Il progetto prevede una prima fase di accoglienza, resa il più serena possibile, e di conoscenza con il coordinatore, l’educatore referente e tutti gli altri membri dell’équipe. Viene illustrato e fatto firmare alla mamma il regolamento della comunità e vengono richiesti una serie di documenti.

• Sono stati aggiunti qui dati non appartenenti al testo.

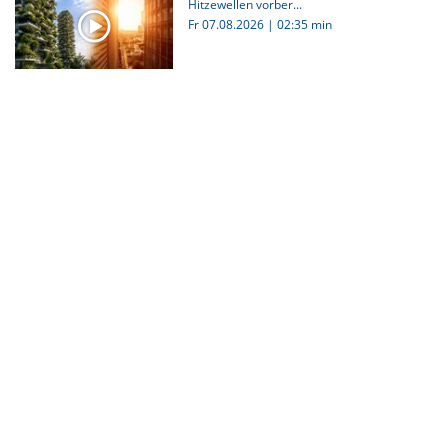
Hitzewellen vorber...
Fr 07.08.2026
|
02:35 min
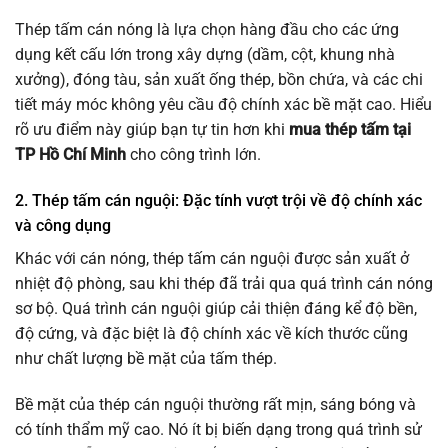
Thép tấm cán nóng là lựa chọn hàng đầu cho các ứng
dụng kết cấu lớn trong xây dựng (dầm, cột, khung nhà
xưởng), đóng tàu, sản xuất ống thép, bồn chứa, và các chi
tiết máy móc không yêu cầu độ chính xác bề mặt cao. Hiểu
rõ ưu điểm này giúp bạn tự tin hơn khi
mua thép tấm tại
TP Hồ Chí Minh
cho công trình lớn.
2. Thép tấm cán nguội: Đặc tính vượt trội về độ chính xác
và công dụng
Khác với cán nóng, thép tấm cán nguội được sản xuất ở
nhiệt độ phòng, sau khi thép đã trải qua quá trình cán nóng
sơ bộ. Quá trình cán nguội giúp cải thiện đáng kể độ bền,
độ cứng, và đặc biệt là độ chính xác về kích thước cũng
như chất lượng bề mặt của tấm thép.
Bề mặt của thép cán nguội thường rất mịn, sáng bóng và
có tính thẩm mỹ cao. Nó ít bị biến dạng trong quá trình sử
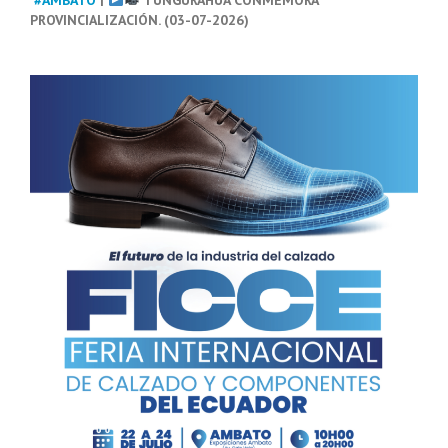
PROVINCIALIZACIÓN. (03-07-2026)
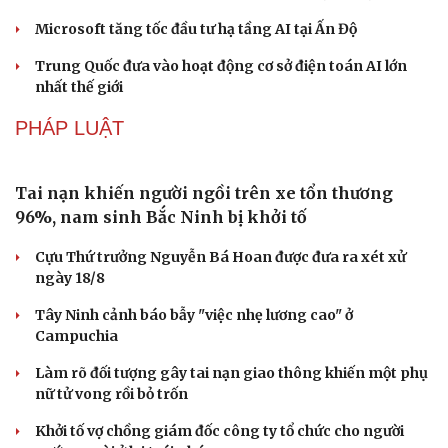
“Tiếp sức” cho công nghiệp văn hóa: Phát huy hiệu quả
Quỹ Văn hóa, nghệ thuật
DU LỊCH
Huế khảo sát du lịch đường thủy, phương án thoát
lũ
Thổ cẩm Chăm Mỹ Nghiệp: Từ ngôn ngữ văn hóa đến
sản phẩm du lịch độc đáo
Vì sao lượng khách Philippines đến Việt Nam tăng
trưởng vượt bậc?
Những hương vị đưa TP.HCM thành thiên đường ẩm
thực đường phố hàng đầu thế giới
Nối đà tăng trưởng, du lịch Vĩnh Long hấp dẫn khách
quốc tế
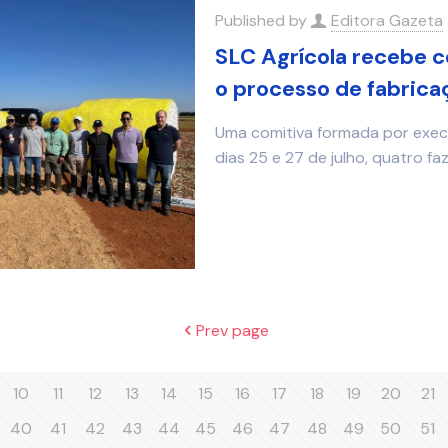
Published by
Editora Gazeta
SLC Agrícola recebe c
o processo de fabrica
Uma comitiva formada por execu
dias 25 e 27 de julho, quatro f
Prev page
10
11
12
13
14
15
16
17
18
19
20
21
40
41
42
43
44
45
46
47
48
49
50
51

L’inserimento in comunità di un “ospite” è un momento delicato e difficile, carico di diversi stati d’animo. E’ quindi importante creare un clima d’accoglienza, di accettazione, di sensibilità alla sofferenza e d’empatia. Nella serata del primo giorno viene organizzato un momento di convivialità per presentare il nuovo nucleo alle altre mamme. In questa fase l’équipe educativa effettua un’attenta osservazione per individuare lo stato iniziale del nucleo mamma/bambino sotto diversi punti di vista. Individuati i problemi e le difficoltà, stabilisce la linea comune per intraprendere un percorso educativo. Tutto ciò in accordo con il Servizio Sociale inviante e con la madre. Gli educatori diventano per l’ospite delle figure di riferimento che cercano di supportarlo nei momenti di difficoltà. Gli educatori illustrano inoltre le regole e le modalità di gestione della comunità, gli obiettivi generali e specifici su cui s’intende lavorare.

PERCORSO IN COMUNITA’

Nel periodo di permanenza in comunità, la madre dovrà essere coinvolta, informata e responsabilizzata riguardo al Progetto Educativo che è stato pensato per lei, nella misura in cui la sua situazione psico-intellettiva e la sua situazione giuridica lo permettano. Il Progetto Educativo Individualizzato del Nucleo e i suoi successivi aggiornamenti sono condivisi con la mamma in appositi colloqui. La mamma è quindi coinvolta nella definizione degli obiettivi che andranno raggiunti per sé e per il figlio.

E’ importante inoltre che il lavoro con le agenzie quali la scuola, il servizio di N.P.I., il CSM, etc. sia concordato dall’équipe degli educatori e dal Servizio Sociale di appartenenza, in modo da seguire linee educative comuni.